Estes dias estive em um grande encontro de comunicadores brasileiros e saí de lá com o coração cheio de ver que o assunto está na pauta das igrejas, que pessoas estão se interessando pela área e, principalmente, por saber que pastores estão mais abertos ao diálogo sobre marketing. Demais. Ouvi sobre alguns cases muito legais, da concepção, produção até o "delivery". Também fui impactado por histórias de operações e estruturas mais limitadas do que as que já vi, ouvi e trabalhei e, mesmo assim, os resultados são importantes. Sinceramente, foi muito legal.

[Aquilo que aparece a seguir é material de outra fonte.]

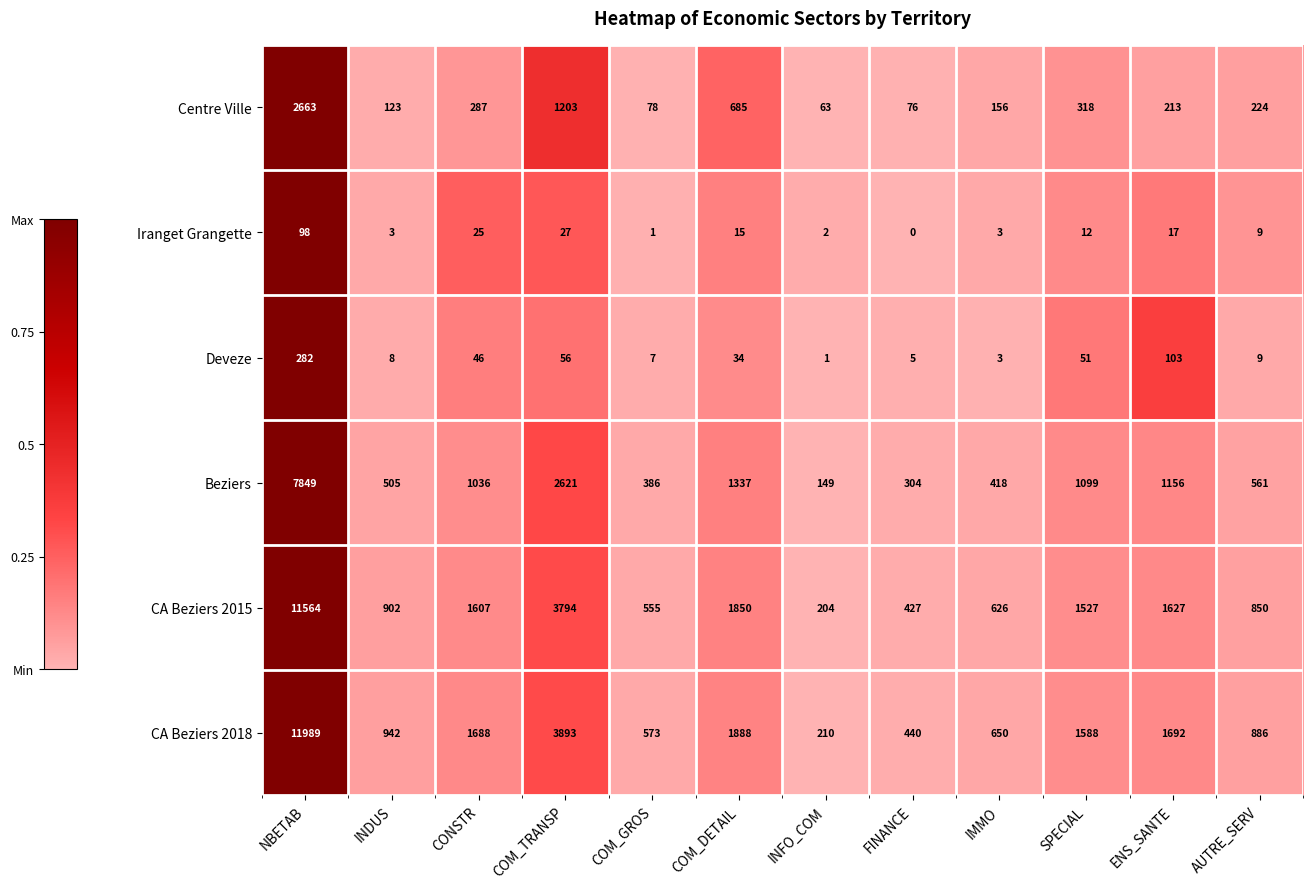

Between IMMO and SPECIAL, which series saw the biggest shift?

CA Beziers 2018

Mas, ainda continuo com algumas crises sobre a comunicação na igreja, Uma delas, é a clara ausência de planejamento estratégico para os trabalhos que são desenvolvidos no ambiente eclesiástico. E, veja. Quando falo em planejamento estratégico quero dizer algo oposto a pensar um evento e seu cronograma de posts. Estou falando de pensamentos um pouco mais profundos que começam por questionar a essência da igreja, a motivação do "tal evento" e o que as ações esperam cumprir na audiência.

Sim, meus amigos. O trabalho de comunicação não é efetivo se não pensarmos um pouco de forma cartesiana organizando o pensamento do quem somos, qual a nossa jornada e onde queremos chegar. Isso não agride o cristianismo não. Pelo contrário, se olharmos como Deus planejou o Tabernáculo, nos mínimos detalhes, entendemos que planejar, criar metas e objetivos para TUDO que fizermos não tem qualquer prejuízo para a pureza do nosso trabalho.

Se quero apresentar uma ação social em minha igreja, automaticamente preciso pensar em qual ação eu espero obter dos membros. Doações, engajamento, voluntariado? Se tenho um evento, preciso pensar - em sua concepção - se ele contribui para a estratégia macro da igreja em se posicionar com seus membros ou comunidade.

Encorajo você a refletir em como você tem planejado o trabalho de comunicação em sua igreja? Pense se o que você tem produzido contribui para a imagem de sua igreja? Reveja se tudo que você tem feito tem coerência com o posicionamento e com a marca de sua igreja? Veja se a linguagem está adequada a linguagem das pregações, do púlpito? E, antes de tudo isso, pense se seu trabalho tem contribuído para a expansão do Reino de Jesus Cristo a partir de sua comunidade local.